▽

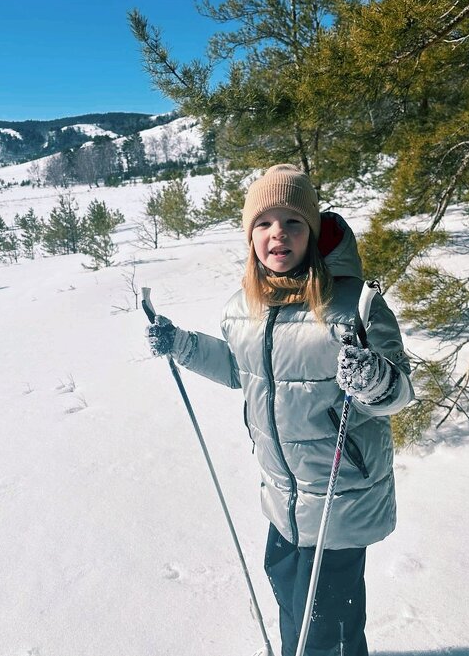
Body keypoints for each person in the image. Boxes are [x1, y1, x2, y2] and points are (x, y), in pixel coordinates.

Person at [145, 164, 414, 656]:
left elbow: (399, 391)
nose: (278, 234)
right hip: (284, 499)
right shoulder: (243, 307)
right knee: (295, 610)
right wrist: (181, 344)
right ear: (250, 236)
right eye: (264, 223)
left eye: (293, 221)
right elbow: (239, 369)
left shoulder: (354, 306)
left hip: (339, 499)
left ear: (311, 231)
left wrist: (373, 378)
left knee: (323, 633)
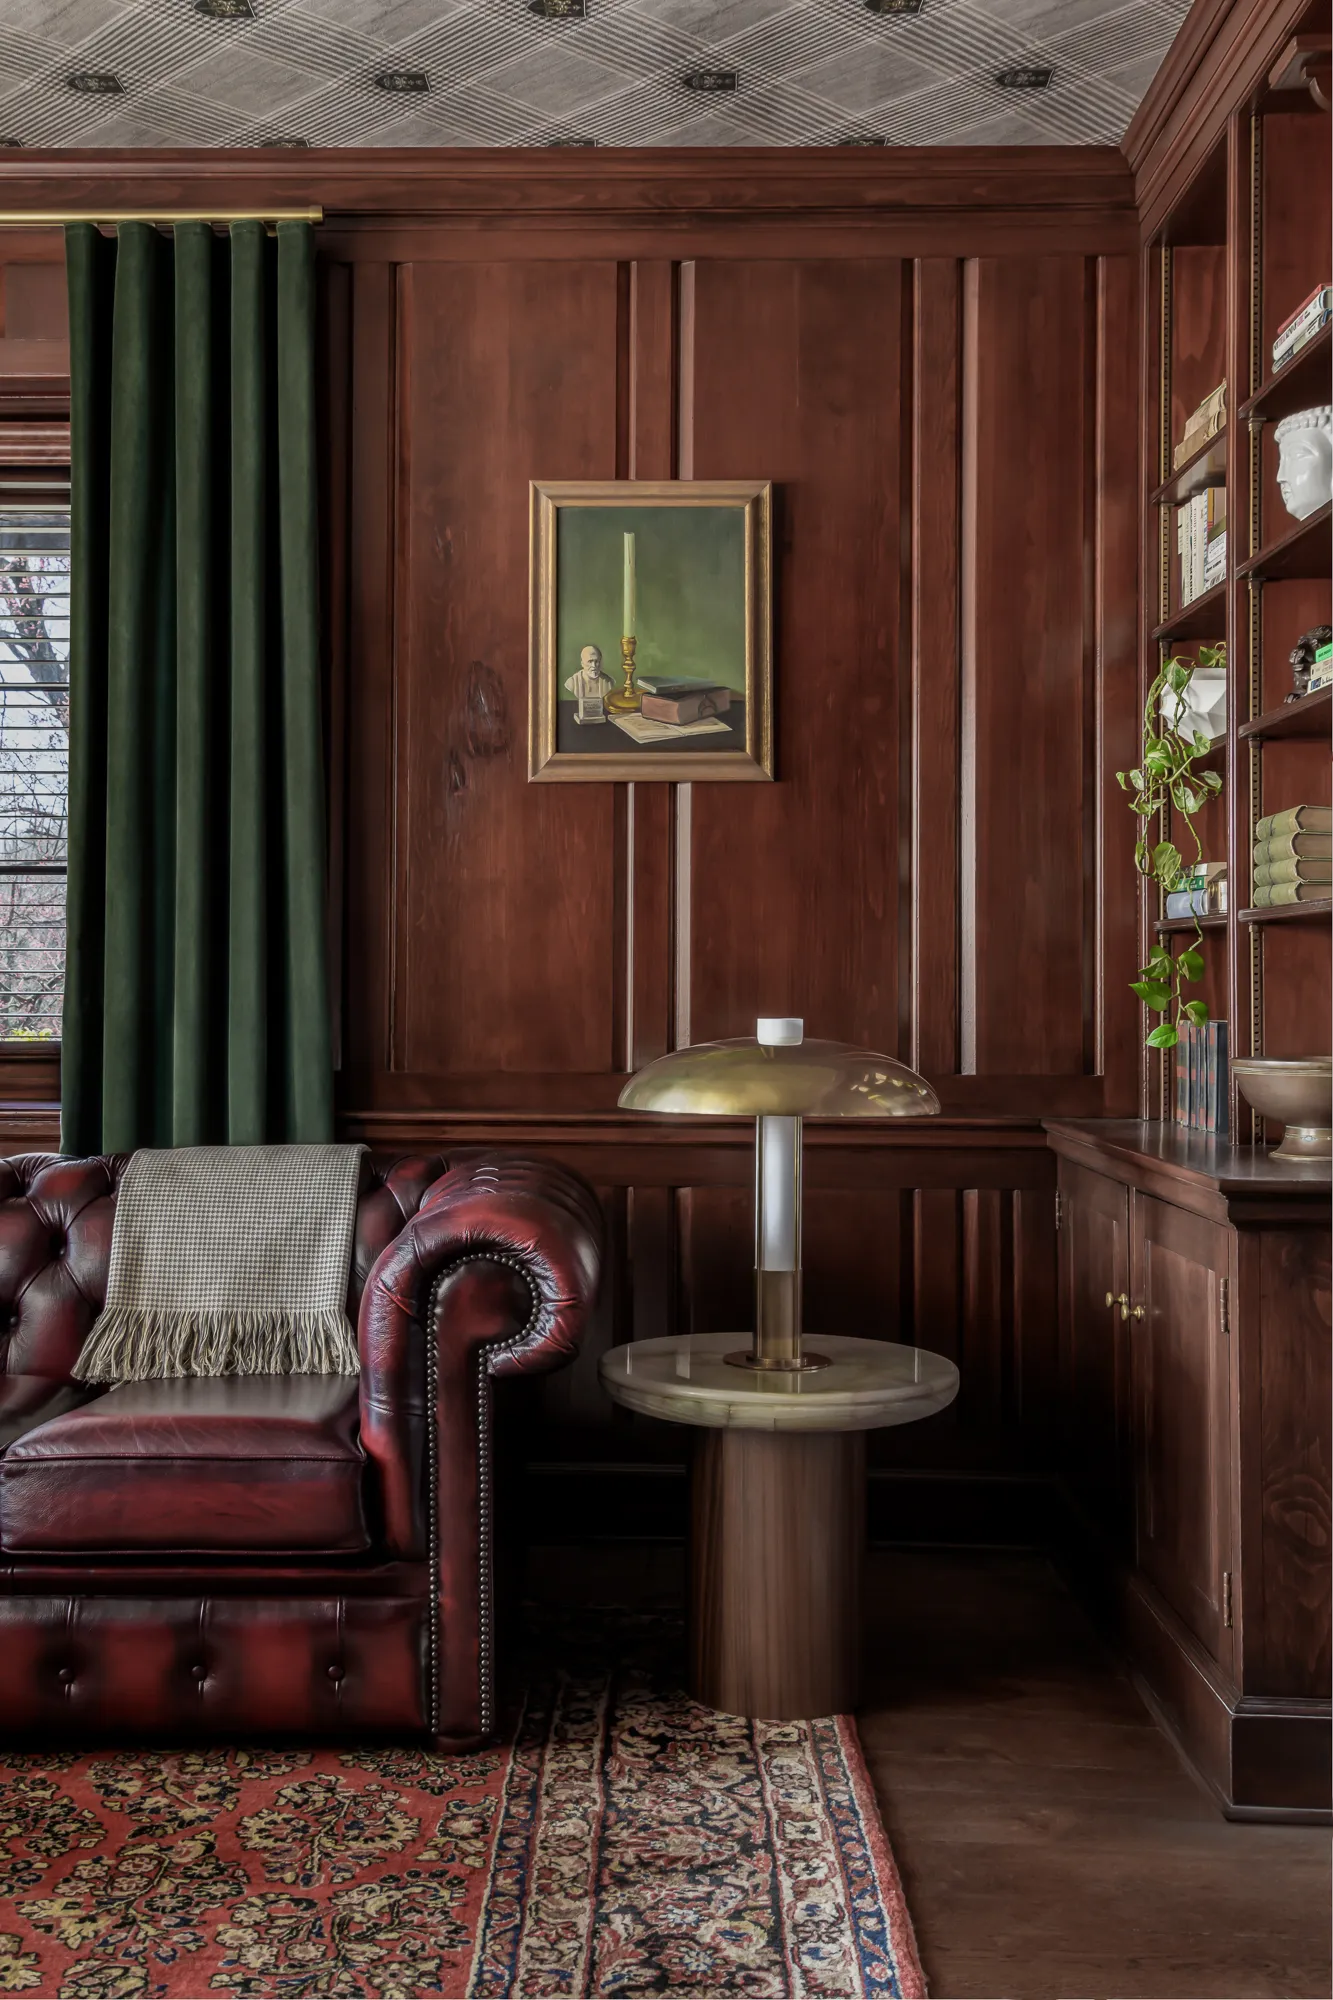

△

▶ **ACTIVITY**
Write out, exactly as they appear, the lines from the one containing "left shoulder: (354, 306)" through the end of the material above, excluding pictures.

▶ **TASK SOLUTION**
left shoulder: (354, 306)
left hip: (339, 499)
left ear: (311, 231)
left wrist: (373, 378)
left knee: (323, 633)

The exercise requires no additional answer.